Mr. Sivokonenko said he had put up no campaign advertising because he lacked funds for it. A deputy speaker of the Parliament of Novorossia, Aleksandr Kofman, was also on the ballot but ran a low-profile campaign. No candidates ran in open opposition to the current rebel leadership. The overriding goal of the election, Mr. Sivokonenko said, was to boost the legitimacy of the separatists’ state. “By the end of the day, the Donetsk People’s Republic will have a new status,” he said. “The election confirms our status as a state.”
Posters and billboards put up by the rebel central election commission echoed this sentiment. “When Ukraine died in our hearts, the Donetsk People’s Republic was born,” one poster at a polling station said.

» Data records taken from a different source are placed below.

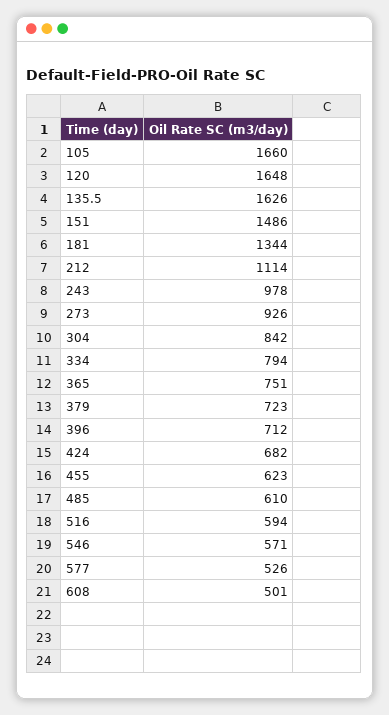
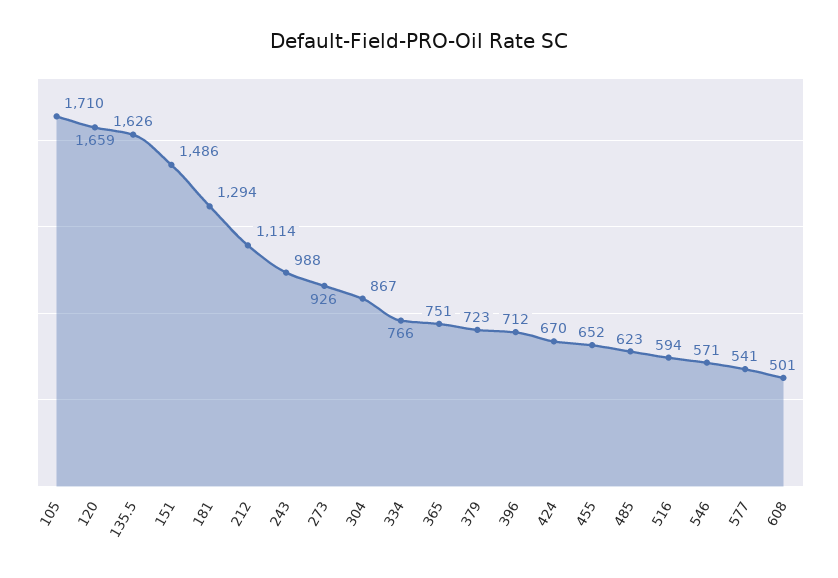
105: 1660 -> 1710
120: 1648 -> 1659
181: 1344 -> 1294
243: 978 -> 988
304: 842 -> 867
334: 794 -> 766
424: 682 -> 670
455: 623 -> 652
485: 610 -> 623
577: 526 -> 541

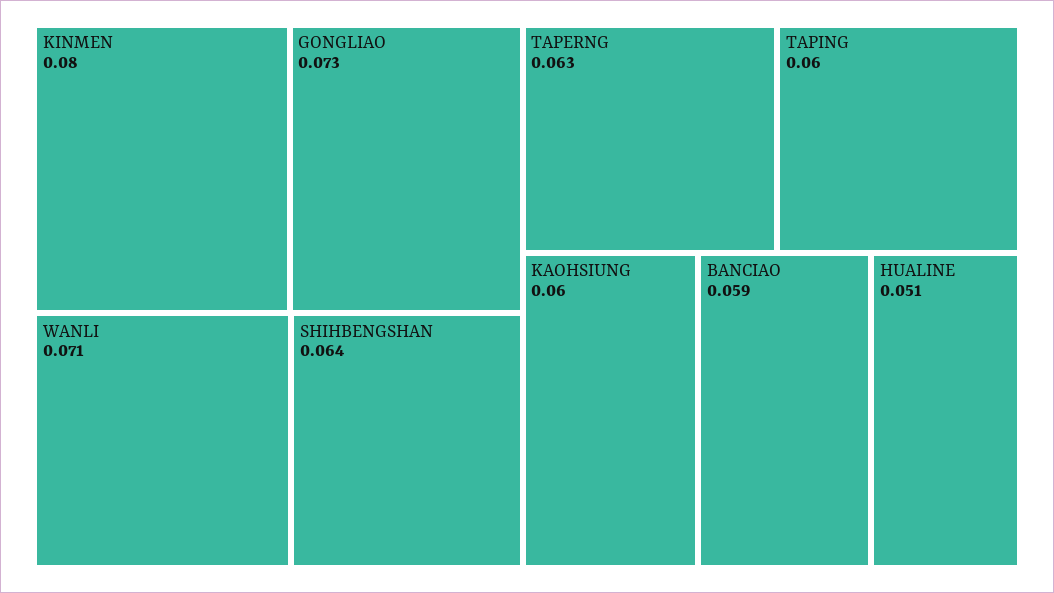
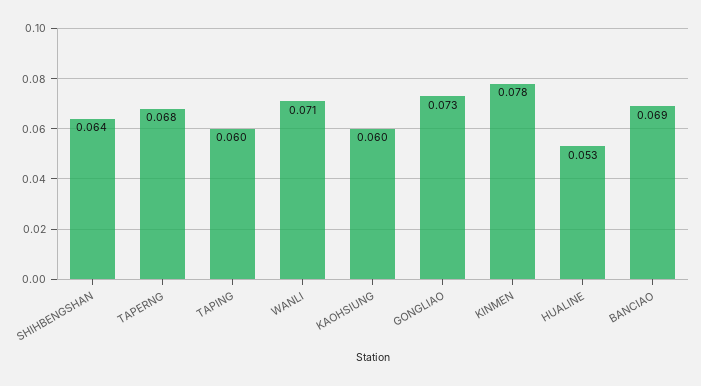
KINMEN: 0.08 -> 0.078
TAPERNG: 0.063 -> 0.068
BANCIAO: 0.059 -> 0.069
HUALINE: 0.051 -> 0.053

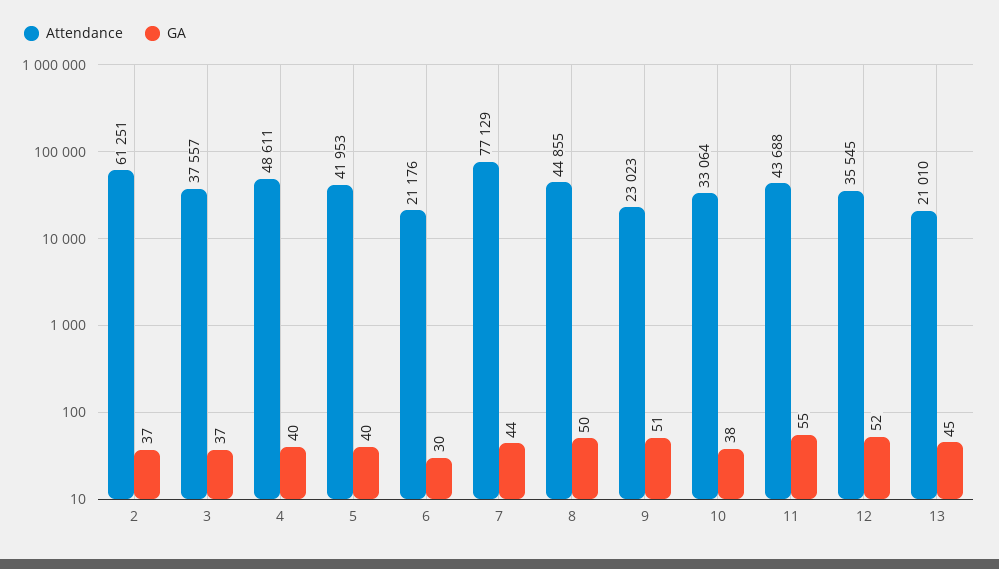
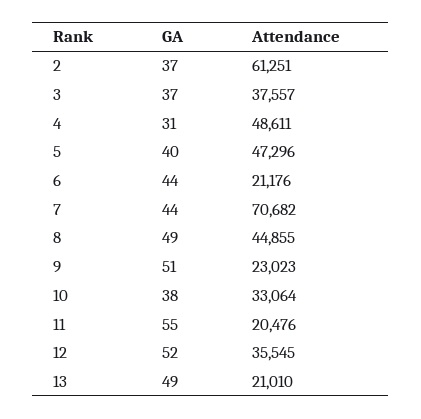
GA, 4: 40 -> 31
Attendance, 5: 41953 -> 47296
GA, 6: 30 -> 44
Attendance, 7: 77129 -> 70682
GA, 8: 50 -> 49
Attendance, 11: 43688 -> 20476
GA, 13: 45 -> 49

It presented the advantages of the elections as allowing the rebel state to “retain taxes and pay pensions,” guaranteeing the right to speak Russian and opening the Russian market for Donetsk-area exports.
The speaker of the Donetsk Supreme Soviet, Boris O. Litvinov, said in an interview there were only “very, very small differences” between the candidates running, but the election was necessary. “Nobody will speak with revolutionaries these days,” he said. “That’s just the way of the world. We need a democratic state.”

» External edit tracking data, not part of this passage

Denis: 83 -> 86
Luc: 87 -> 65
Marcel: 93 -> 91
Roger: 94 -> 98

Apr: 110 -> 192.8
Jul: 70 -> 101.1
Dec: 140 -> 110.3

Several voters said the election would compel Kiev to negotiate with separatists and end the war. “Now we will have a leader who can cooperate with other leaders,” Tatyana Buncherenko, 41, a railroad employee, said. “I will vote for Zakharchenko,” she said.

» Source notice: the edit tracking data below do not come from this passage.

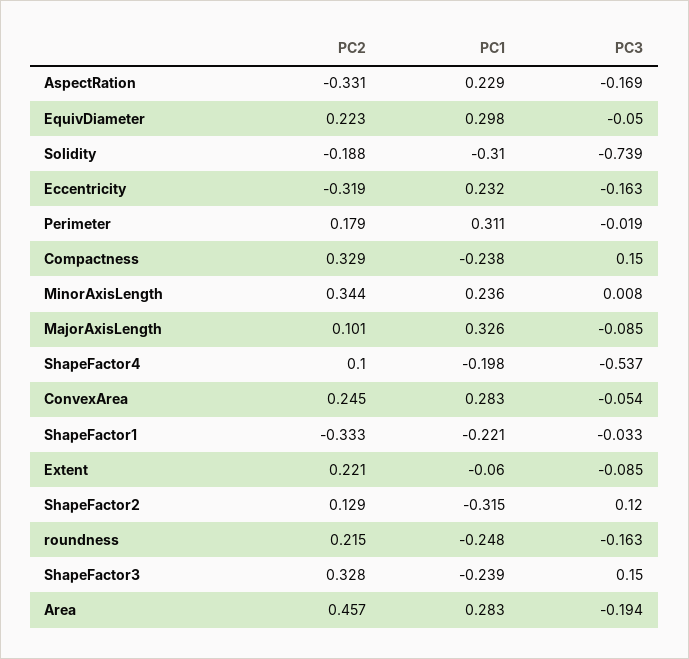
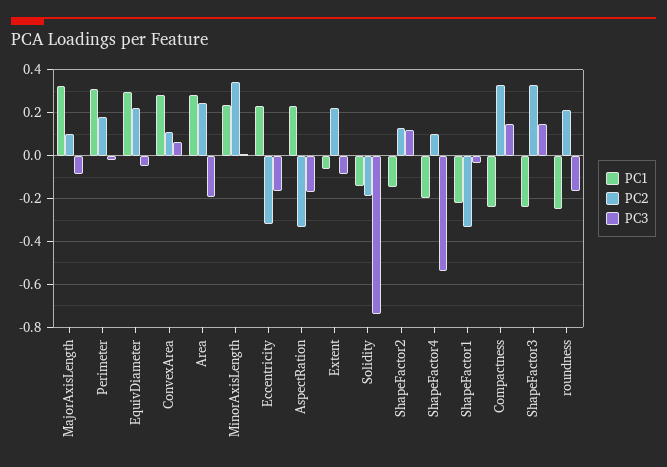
PC1, Solidity: -0.31 -> -0.15
PC2, ConvexArea: 0.245 -> 0.1
PC3, ConvexArea: -0.054 -> 0.05
PC1, ShapeFactor2: -0.315 -> -0.15
PC2, Area: 0.457 -> 0.25

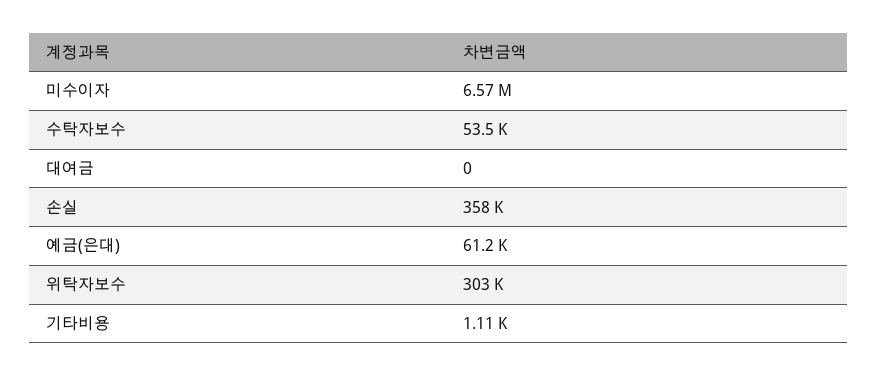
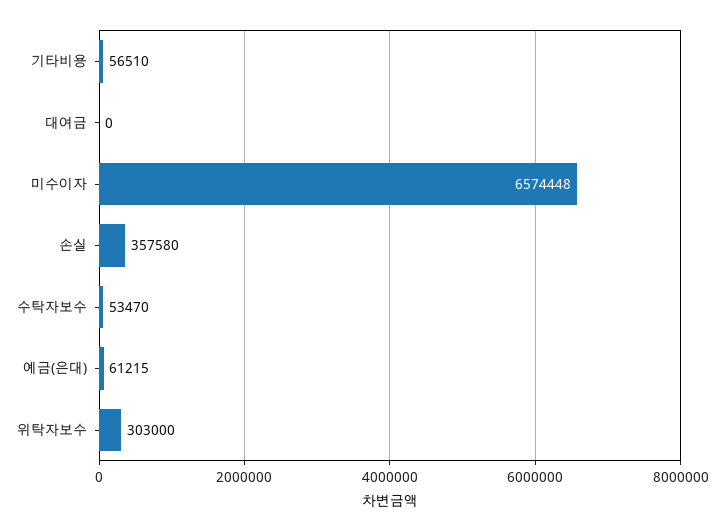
기타비용: 1110 -> 56510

“We will have a beautiful future,” Larisa Petrenko, a doctor, said at one polling station where Russian music was playing. “Our stipends and pensions will be paid and the factories will work. We will have a leader who can negotiate.”
Long lines formed at polling stations in Donetsk. No voter lists existed, raising the risk of duplicate voting. The Donetsk People’s Republic accepted ballots sent by email if voters attached a scanned copy of a passport.
Aleksandr A. Prokhanov, the editor in chief of the Russian nationalist newspaper Zavtra, who has advised separatist field commanders including Mr. Zakharchenko on ideological questions, said in an interview over the weekend that the Donetsk People’s Republic would not be bound by rigid Western ideas of democracy.
“There are elections when you choose between A and B, and then there are the more difficult ones when you choose between A and A,” he said. “You are a liberal, so you do not understand this. In the Russian consciousness, you can choose between A and A and A, and choosing between an infinite number of A’s is true freedom.”